Our brains don’t like uncomfortable information: they usually look out for data that confirms their own biased choices and, most of the time, place self-protection above truth.

These brains grew up dependent for their survival on the mood of other brains. Therefore they are highly primed to fit in with common sense and prevailing opinion. Other people’s viewpoints matter hugely, irrespective of how foolish they might be. Few compliments can delight us, a single criticism can create panic. This is tricky in the age of Facebook, Instagram and Twitter. We become hypersensitive to what an absurdly small number of others believe.

We should constantly remind ourselves that Advertising needs to be designed for these flawed walnuts. Even if all data out there points me as the perfect candidate for a certain brand (any brand) and even if you manage to stick me in an elevator with that brand – I might still not choose it because of frivolous reasons like a wrong smell association, something my grandmother said when I was six, or what the mushroom soup I had for lunch did to my mood.

The issue is not that these kind of data points cannot be processed (they most certainly can), the issue is that no one (me included) might not be aware of their existence. Before further perfecting our technology we need to find ways to decode our imperfect and elusive brains. We are operating with limited information, trying to interpret the world with flawed and blinkered minds under the constant sway of emotion, molded by our pasts and only selectively capable of reason and calm.
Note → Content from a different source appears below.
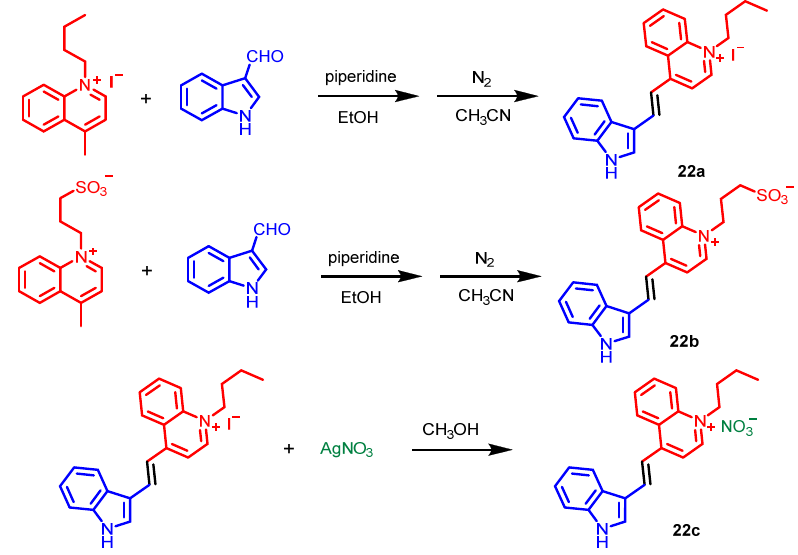
Scheme 18. Synthesis of quinolineindole-based derivatives 22a – c .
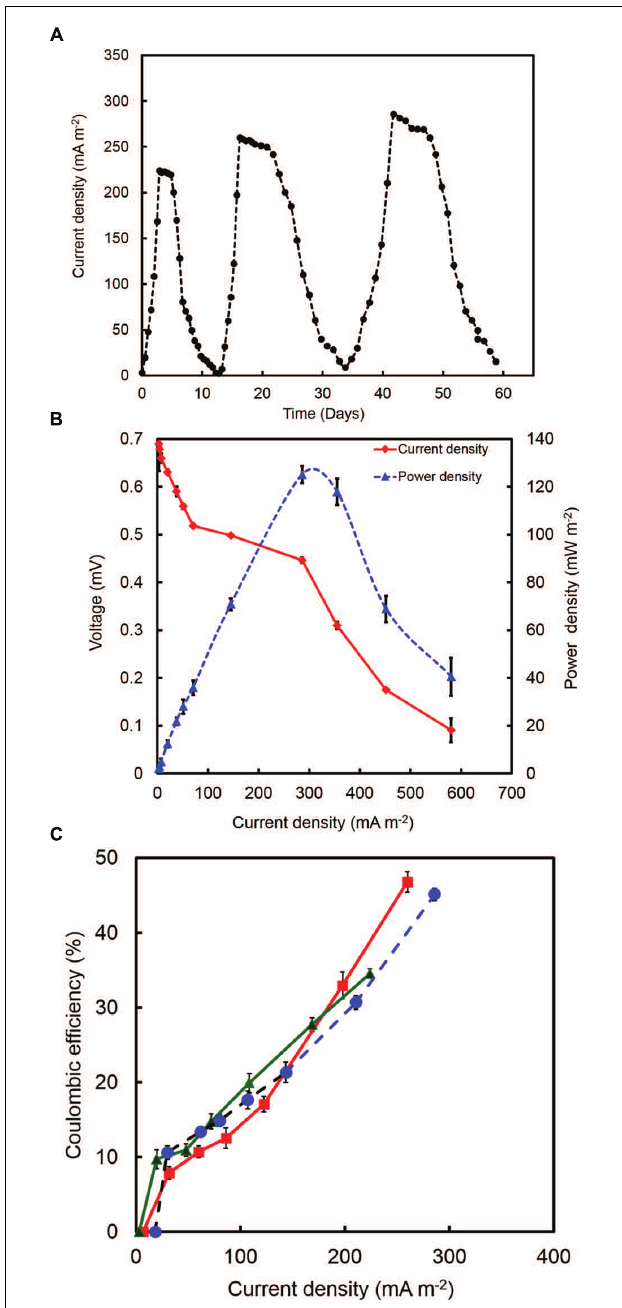
FIGURE 3 | (A) A few representative initial cycles of current density (average from triplicates) generated by strain RP2 fed with acetate. (B) Power density and voltage generation as a function of current density from strain RP2 inoculated acetate-fed bottle MFCs. (C) Coulombic efficiency (CE) of a few representative batches of acetate-fed bottle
A possible solution would be to start treating Digital as just another MASS media channel. After all, this is exactly what it became. Traditionally, Advertising is following channels consumption: if people watch TV, then TV budgets increase. A considerable amount of people are online today, so Digital share of spending should obviously continue to increase.

We would just need to set the right expectations. Instead of chasing the right message, in the right moment, to the right consumer – we might as well do the same thing we do when we place a billboard in front of a supermarket: everyone sees it, some notice it, few act upon it.

Maybe we should stop confusing Precision with Persuasion, start using Online mainly for Awareness and just let all the other uncontrollable influences decide when and if a person will choose a certain brand.